▶ _Work to do_
Please present every line of the records below as a Markdown table with the columns "Row" and "Record line", numbering rows in order and leaving out blank lines.

▶ _Exercise inputs_
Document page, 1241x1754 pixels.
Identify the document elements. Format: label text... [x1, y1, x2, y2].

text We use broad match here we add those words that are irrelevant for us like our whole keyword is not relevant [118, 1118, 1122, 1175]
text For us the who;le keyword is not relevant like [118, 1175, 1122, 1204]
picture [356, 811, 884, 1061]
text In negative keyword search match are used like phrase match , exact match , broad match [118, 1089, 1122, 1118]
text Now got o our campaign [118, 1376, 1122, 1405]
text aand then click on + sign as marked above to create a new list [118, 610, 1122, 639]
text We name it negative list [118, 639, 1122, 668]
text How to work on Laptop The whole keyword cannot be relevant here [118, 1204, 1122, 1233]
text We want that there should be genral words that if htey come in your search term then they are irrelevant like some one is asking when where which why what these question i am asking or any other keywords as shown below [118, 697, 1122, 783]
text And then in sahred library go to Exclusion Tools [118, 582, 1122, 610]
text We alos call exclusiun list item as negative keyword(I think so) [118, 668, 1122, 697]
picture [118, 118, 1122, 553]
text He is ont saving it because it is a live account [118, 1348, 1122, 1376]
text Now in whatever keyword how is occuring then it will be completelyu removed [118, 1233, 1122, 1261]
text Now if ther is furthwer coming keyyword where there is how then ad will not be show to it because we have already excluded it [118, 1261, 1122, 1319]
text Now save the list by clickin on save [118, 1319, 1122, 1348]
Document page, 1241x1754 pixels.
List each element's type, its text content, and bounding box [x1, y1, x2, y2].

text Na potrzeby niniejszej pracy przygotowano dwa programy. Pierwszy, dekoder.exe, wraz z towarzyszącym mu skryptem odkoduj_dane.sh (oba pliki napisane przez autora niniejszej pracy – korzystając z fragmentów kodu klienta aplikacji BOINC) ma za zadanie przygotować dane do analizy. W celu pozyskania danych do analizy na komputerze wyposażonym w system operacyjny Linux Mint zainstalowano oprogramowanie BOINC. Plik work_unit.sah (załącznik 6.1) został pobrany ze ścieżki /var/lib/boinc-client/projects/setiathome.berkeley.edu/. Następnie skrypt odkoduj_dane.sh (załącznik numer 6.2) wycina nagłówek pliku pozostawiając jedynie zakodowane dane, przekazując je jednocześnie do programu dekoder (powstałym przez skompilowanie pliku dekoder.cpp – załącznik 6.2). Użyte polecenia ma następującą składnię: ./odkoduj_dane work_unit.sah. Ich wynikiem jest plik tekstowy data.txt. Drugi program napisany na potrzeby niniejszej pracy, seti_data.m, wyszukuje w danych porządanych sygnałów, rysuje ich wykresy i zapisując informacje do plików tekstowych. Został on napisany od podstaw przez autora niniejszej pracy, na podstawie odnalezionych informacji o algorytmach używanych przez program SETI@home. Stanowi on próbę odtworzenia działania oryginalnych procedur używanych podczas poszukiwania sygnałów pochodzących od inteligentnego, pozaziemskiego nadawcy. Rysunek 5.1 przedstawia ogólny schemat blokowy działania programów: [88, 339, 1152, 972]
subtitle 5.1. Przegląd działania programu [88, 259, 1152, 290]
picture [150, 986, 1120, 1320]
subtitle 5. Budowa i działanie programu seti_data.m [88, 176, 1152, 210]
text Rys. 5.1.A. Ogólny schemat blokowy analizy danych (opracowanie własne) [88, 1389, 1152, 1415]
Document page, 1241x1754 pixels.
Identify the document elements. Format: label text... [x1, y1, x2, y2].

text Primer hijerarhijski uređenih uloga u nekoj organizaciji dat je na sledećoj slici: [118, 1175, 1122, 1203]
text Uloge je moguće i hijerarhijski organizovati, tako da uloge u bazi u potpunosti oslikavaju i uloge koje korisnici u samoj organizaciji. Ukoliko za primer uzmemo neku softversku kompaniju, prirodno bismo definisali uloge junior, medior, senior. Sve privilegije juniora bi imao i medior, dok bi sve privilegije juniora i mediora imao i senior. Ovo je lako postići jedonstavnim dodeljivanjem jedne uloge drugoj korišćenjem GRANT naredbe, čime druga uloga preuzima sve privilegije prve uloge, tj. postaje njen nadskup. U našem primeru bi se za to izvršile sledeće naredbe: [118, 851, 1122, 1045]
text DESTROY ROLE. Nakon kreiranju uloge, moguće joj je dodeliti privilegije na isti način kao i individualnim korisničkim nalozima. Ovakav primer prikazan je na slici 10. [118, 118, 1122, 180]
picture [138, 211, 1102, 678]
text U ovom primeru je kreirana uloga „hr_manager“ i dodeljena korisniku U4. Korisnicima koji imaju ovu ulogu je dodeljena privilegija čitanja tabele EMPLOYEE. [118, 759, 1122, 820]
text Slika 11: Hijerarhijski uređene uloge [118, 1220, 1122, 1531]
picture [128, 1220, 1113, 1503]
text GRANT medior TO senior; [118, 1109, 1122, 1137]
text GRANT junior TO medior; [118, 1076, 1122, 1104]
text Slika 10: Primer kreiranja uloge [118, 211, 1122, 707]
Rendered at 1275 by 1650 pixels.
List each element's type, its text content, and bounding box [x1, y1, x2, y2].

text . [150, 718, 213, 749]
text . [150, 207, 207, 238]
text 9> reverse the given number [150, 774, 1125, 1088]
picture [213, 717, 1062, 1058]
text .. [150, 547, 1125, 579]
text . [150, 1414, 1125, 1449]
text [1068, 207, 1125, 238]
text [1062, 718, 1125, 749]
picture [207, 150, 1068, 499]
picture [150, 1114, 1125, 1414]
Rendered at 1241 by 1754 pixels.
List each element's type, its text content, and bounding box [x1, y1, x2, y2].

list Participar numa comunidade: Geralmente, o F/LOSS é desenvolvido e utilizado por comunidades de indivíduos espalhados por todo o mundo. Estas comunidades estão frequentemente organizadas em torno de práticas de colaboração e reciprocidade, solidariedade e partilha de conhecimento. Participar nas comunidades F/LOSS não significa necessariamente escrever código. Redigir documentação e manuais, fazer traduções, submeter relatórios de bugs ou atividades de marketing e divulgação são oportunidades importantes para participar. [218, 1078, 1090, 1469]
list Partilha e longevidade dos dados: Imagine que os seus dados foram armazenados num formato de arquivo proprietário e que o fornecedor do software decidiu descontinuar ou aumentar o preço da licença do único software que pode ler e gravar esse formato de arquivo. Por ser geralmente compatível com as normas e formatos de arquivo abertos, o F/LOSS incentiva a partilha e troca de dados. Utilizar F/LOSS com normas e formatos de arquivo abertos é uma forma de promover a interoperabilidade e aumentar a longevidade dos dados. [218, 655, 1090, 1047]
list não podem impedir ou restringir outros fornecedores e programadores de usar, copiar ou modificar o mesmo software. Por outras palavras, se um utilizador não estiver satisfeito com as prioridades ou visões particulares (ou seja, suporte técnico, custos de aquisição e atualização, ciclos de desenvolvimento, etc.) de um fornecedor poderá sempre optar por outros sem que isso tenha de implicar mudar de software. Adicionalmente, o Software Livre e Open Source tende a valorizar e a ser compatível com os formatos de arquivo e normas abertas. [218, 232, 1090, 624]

▶ _Answer for the task_
| Row | Record line |
|---|---|
| 1 | Document page, 1241x1754 pixels. |
| 2 | Identify the document elements. Format: label text... [x1, y1, x2, y2]. |
| 3 | text We use broad match here we add those words that are irrelevant for us like our whole keyword is not relevant [118, 1118, 1122, 1175] |
| 4 | text For us the who;le keyword is not relevant like [118, 1175, 1122, 1204] |
| 5 | picture [356, 811, 884, 1061] |
| 6 | text In negative keyword search match are used like phrase match , exact match , broad match [118, 1089, 1122, 1118] |
| 7 | text Now got o our campaign [118, 1376, 1122, 1405] |
| 8 | text aand then click on + sign as marked above to create a new list [118, 610, 1122, 639] |
| 9 | text We name it negative list [118, 639, 1122, 668] |
| 10 | text How to work on Laptop The whole keyword cannot be relevant here [118, 1204, 1122, 1233] |
| 11 | text We want that there should be genral words that if htey come in your search term then they are irrelevant like some one is asking when where which why what these question i am asking or any other keywords as shown below [118, 697, 1122, 783] |
| 12 | text And then in sahred library go to Exclusion Tools [118, 582, 1122, 610] |
| 13 | text We alos call exclusiun list item as negative keyword(I think so) [118, 668, 1122, 697] |
| 14 | picture [118, 118, 1122, 553] |
| 15 | text He is ont saving it because it is a live account [118, 1348, 1122, 1376] |
| 16 | text Now in whatever keyword how is occuring then it will be completelyu removed [118, 1233, 1122, 1261] |
| 17 | text Now if ther is furthwer coming keyyword where there is how then ad will not be show to it because we have already excluded it [118, 1261, 1122, 1319] |
| 18 | text Now save the list by clickin on save [118, 1319, 1122, 1348] |
| 19 | Document page, 1241x1754 pixels. |
| 20 | List each element's type, its text content, and bounding box [x1, y1, x2, y2]. |
| 21 | text Na potrzeby niniejszej pracy przygotowano dwa programy. Pierwszy, dekoder.exe, wraz z towarzyszącym mu skryptem odkoduj_dane.sh (oba pliki napisane przez autora niniejszej pracy – korzystając z fragmentów kodu klienta aplikacji BOINC) ma za zadanie przygotować dane do analizy. W celu pozyskania danych do analizy na komputerze wyposażonym w system operacyjny Linux Mint zainstalowano oprogramowanie BOINC. Plik work_unit.sah (załącznik 6.1) został pobrany ze ścieżki /var/lib/boinc-client/projects/setiathome.berkeley.edu/. Następnie skrypt odkoduj_dane.sh (załącznik numer 6.2) wycina nagłówek pliku pozostawiając jedynie zakodowane dane, przekazując je jednocześnie do programu dekoder (powstałym przez skompilowanie pliku dekoder.cpp – załącznik 6.2). Użyte polecenia ma następującą składnię: ./odkoduj_dane work_unit.sah. Ich wynikiem jest plik tekstowy data.txt. Drugi program napisany na potrzeby niniejszej pracy, seti_data.m, wyszukuje w danych porządanych sygnałów, rysuje ich wykresy i zapisując informacje do plików tekstowych. Został on napisany od podstaw przez autora niniejszej pracy, na podstawie odnalezionych informacji o algorytmach używanych przez program SETI@home. Stanowi on próbę odtworzenia działania oryginalnych procedur używanych podczas poszukiwania sygnałów pochodzących od inteligentnego, pozaziemskiego nadawcy. Rysunek 5.1 przedstawia ogólny schemat blokowy działania programów: [88, 339, 1152, 972] |
| 22 | subtitle 5.1. Przegląd działania programu [88, 259, 1152, 290] |
| 23 | picture [150, 986, 1120, 1320] |
| 24 | subtitle 5. Budowa i działanie programu seti_data.m [88, 176, 1152, 210] |
| 25 | text Rys. 5.1.A. Ogólny schemat blokowy analizy danych (opracowanie własne) [88, 1389, 1152, 1415] |
| 26 | Document page, 1241x1754 pixels. |
| 27 | Identify the document elements. Format: label text... [x1, y1, x2, y2]. |
| 28 | text Primer hijerarhijski uređenih uloga u nekoj organizaciji dat je na sledećoj slici: [118, 1175, 1122, 1203] |
| 29 | text Uloge je moguće i hijerarhijski organizovati, tako da uloge u bazi u potpunosti oslikavaju i uloge koje korisnici u samoj organizaciji. Ukoliko za primer uzmemo neku softversku kompaniju, prirodno bismo definisali uloge junior, medior, senior. Sve privilegije juniora bi imao i medior, dok bi sve privilegije juniora i mediora imao i senior. Ovo je lako postići jedonstavnim dodeljivanjem jedne uloge drugoj korišćenjem GRANT naredbe, čime druga uloga preuzima sve privilegije prve uloge, tj. postaje njen nadskup. U našem primeru bi se za to izvršile sledeće naredbe: [118, 851, 1122, 1045] |
| 30 | text DESTROY ROLE. Nakon kreiranju uloge, moguće joj je dodeliti privilegije na isti način kao i individualnim korisničkim nalozima. Ovakav primer prikazan je na slici 10. [118, 118, 1122, 180] |
| 31 | picture [138, 211, 1102, 678] |
| 32 | text U ovom primeru je kreirana uloga „hr_manager“ i dodeljena korisniku U4. Korisnicima koji imaju ovu ulogu je dodeljena privilegija čitanja tabele EMPLOYEE. [118, 759, 1122, 820] |
| 33 | text Slika 11: Hijerarhijski uređene uloge [118, 1220, 1122, 1531] |
| 34 | picture [128, 1220, 1113, 1503] |
| 35 | text GRANT medior TO senior; [118, 1109, 1122, 1137] |
| 36 | text GRANT junior TO medior; [118, 1076, 1122, 1104] |
| 37 | text Slika 10: Primer kreiranja uloge [118, 211, 1122, 707] |
| 38 | Rendered at 1275 by 1650 pixels. |
| 39 | List each element's type, its text content, and bounding box [x1, y1, x2, y2]. |
| 40 | text . [150, 718, 213, 749] |
| 41 | text . [150, 207, 207, 238] |
| 42 | text 9> reverse the given number [150, 774, 1125, 1088] |
| 43 | picture [213, 717, 1062, 1058] |
| 44 | text .. [150, 547, 1125, 579] |
| 45 | text . [150, 1414, 1125, 1449] |
| 46 | text [1068, 207, 1125, 238] |
| 47 | text [1062, 718, 1125, 749] |
| 48 | picture [207, 150, 1068, 499] |
| 49 | picture [150, 1114, 1125, 1414] |
| 50 | Rendered at 1241 by 1754 pixels. |
| 51 | List each element's type, its text content, and bounding box [x1, y1, x2, y2]. |
| 52 | list Participar numa comunidade: Geralmente, o F/LOSS é desenvolvido e utilizado por comunidades de indivíduos espalhados por todo o mundo. Estas comunidades estão frequentemente organizadas em torno de práticas de colaboração e reciprocidade, solidariedade e partilha de conhecimento. Participar nas comunidades F/LOSS não significa necessariamente escrever código. Redigir documentação e manuais, fazer traduções, submeter relatórios de bugs ou atividades de marketing e divulgação são oportunidades importantes para participar. [218, 1078, 1090, 1469] |
| 53 | list Partilha e longevidade dos dados: Imagine que os seus dados foram armazenados num formato de arquivo proprietário e que o fornecedor do software decidiu descontinuar ou aumentar o preço da licença do único software que pode ler e gravar esse formato de arquivo. Por ser geralmente compatível com as normas e formatos de arquivo abertos, o F/LOSS incentiva a partilha e troca de dados. Utilizar F/LOSS com normas e formatos de arquivo abertos é uma forma de promover a interoperabilidade e aumentar a longevidade dos dados. [218, 655, 1090, 1047] |
| 54 | list não podem impedir ou restringir outros fornecedores e programadores de usar, copiar ou modificar o mesmo software. Por outras palavras, se um utilizador não estiver satisfeito com as prioridades ou visões particulares (ou seja, suporte técnico, custos de aquisição e atualização, ciclos de desenvolvimento, etc.) de um fornecedor poderá sempre optar por outros sem que isso tenha de implicar mudar de software. Adicionalmente, o Software Livre e Open Source tende a valorizar e a ser compatível com os formatos de arquivo e normas abertas. [218, 232, 1090, 624] |